About 2,000 of the job cuts will be in the U.S., and the reductions will let Lilly focus on newer drugs in its pipeline, Chief Executive Officer David Ricks said in a statement.

-- The Associated Press

U.S. panel sues over pizza eatery pay

KANSAS CITY, Kan. -- The federal Equal Employment Opportunity Commission is suing the former operator of a Kansas pizza restaurant that it says offered a higher wage to a 17-year-old boy than to a female applicant of the same age.

The Kansas City Star reported that the commission filed the lawsuit Tuesday against PS Holding LLC, which used to own the Pizza Studio restaurant in Kansas City.

Jensen Walcott raised questions after learning in 2016 that her friend, Jake Reed, was told he would be paid 25 cents an hour more. The Pizza Studio manager then withdrew both job offers, telling the friends from suburban Bonner Springs it was against company policy to discuss wages.

The pizza chain later said the female manager was wrong and had been dismissed. The teens were offered their jobs back, with equal pay, but they had found other jobs.

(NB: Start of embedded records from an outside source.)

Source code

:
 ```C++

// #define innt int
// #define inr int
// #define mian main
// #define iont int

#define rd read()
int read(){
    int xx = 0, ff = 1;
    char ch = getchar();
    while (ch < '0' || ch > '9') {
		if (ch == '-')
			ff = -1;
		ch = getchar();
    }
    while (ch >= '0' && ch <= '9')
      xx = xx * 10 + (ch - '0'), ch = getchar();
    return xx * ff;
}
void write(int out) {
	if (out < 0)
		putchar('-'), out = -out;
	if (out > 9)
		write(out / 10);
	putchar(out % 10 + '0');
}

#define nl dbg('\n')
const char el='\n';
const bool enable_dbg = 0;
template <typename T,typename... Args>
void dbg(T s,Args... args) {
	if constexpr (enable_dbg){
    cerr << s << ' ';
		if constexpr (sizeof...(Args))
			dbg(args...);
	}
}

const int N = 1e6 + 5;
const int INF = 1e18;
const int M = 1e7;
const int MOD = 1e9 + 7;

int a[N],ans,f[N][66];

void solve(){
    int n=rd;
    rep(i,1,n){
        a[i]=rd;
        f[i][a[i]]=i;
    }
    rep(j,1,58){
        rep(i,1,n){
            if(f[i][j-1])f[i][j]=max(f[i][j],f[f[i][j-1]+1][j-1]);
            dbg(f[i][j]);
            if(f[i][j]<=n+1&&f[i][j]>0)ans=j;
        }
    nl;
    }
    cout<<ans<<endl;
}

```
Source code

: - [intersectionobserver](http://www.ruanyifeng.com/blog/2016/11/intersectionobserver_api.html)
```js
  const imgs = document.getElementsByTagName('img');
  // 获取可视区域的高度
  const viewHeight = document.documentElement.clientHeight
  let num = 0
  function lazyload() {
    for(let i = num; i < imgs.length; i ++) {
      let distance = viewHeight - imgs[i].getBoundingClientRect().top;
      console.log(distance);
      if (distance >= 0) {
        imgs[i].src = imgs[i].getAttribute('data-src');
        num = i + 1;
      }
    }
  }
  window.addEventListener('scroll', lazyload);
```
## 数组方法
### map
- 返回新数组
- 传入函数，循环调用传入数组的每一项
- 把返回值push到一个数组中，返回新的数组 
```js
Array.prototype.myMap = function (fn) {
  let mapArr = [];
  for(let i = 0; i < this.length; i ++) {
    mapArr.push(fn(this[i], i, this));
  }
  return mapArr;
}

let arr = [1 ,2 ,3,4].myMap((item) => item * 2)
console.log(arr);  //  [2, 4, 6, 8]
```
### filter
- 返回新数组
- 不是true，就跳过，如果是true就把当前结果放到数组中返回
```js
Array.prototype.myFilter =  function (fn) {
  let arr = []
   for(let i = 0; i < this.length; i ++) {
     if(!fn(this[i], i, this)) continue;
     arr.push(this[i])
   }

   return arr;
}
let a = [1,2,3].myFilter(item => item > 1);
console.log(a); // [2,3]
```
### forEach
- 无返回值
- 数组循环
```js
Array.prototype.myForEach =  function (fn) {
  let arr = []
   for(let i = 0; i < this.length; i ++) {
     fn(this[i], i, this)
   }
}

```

The commission's suit alleges that the company violated the Equal Pay Act of 1963, which makes it illegal to pay men and woman unequally for doing the same job. The federal law also makes it illegal to retaliate for contesting such action.

-- The Associated Press

Opiods tied to drop by men in labor force

Opioid use by American men accounts for a portion of the decline in their participation in the U.S. labor force, according to a study by Princeton University economist Alan Krueger.

"The opioid crisis and depressed labor-force participation are now intertwined in many parts of the U.S.," Krueger, who was chief economist at the Treasury Department in the Obama administration, wrote in the study released Thursday at a Brookings Institution conference in Washington.

Krueger's study linked county prescription rates to labor-force data from the past 15 years, concluding that regional differences in prescription rates were because of variations in medical practices, not health conditions. In previous research, he found that nearly half of men in their prime worker ages not in the labor force take prescription painkillers daily.

Krueger's study echoes previous research that attributes most of the decline in labor-force participation since the early 2000s to an aging population and young people choosing school over work. The opioid crisis is exacerbating the problem, Krueger wrote.

"Addressing the decades-long slide in labor force participation by prime-age men should be a national priority," he wrote.

Economists have begun to pay more attention to the spread of prescription painkillers and their link to the historically low portion of prime-age people working.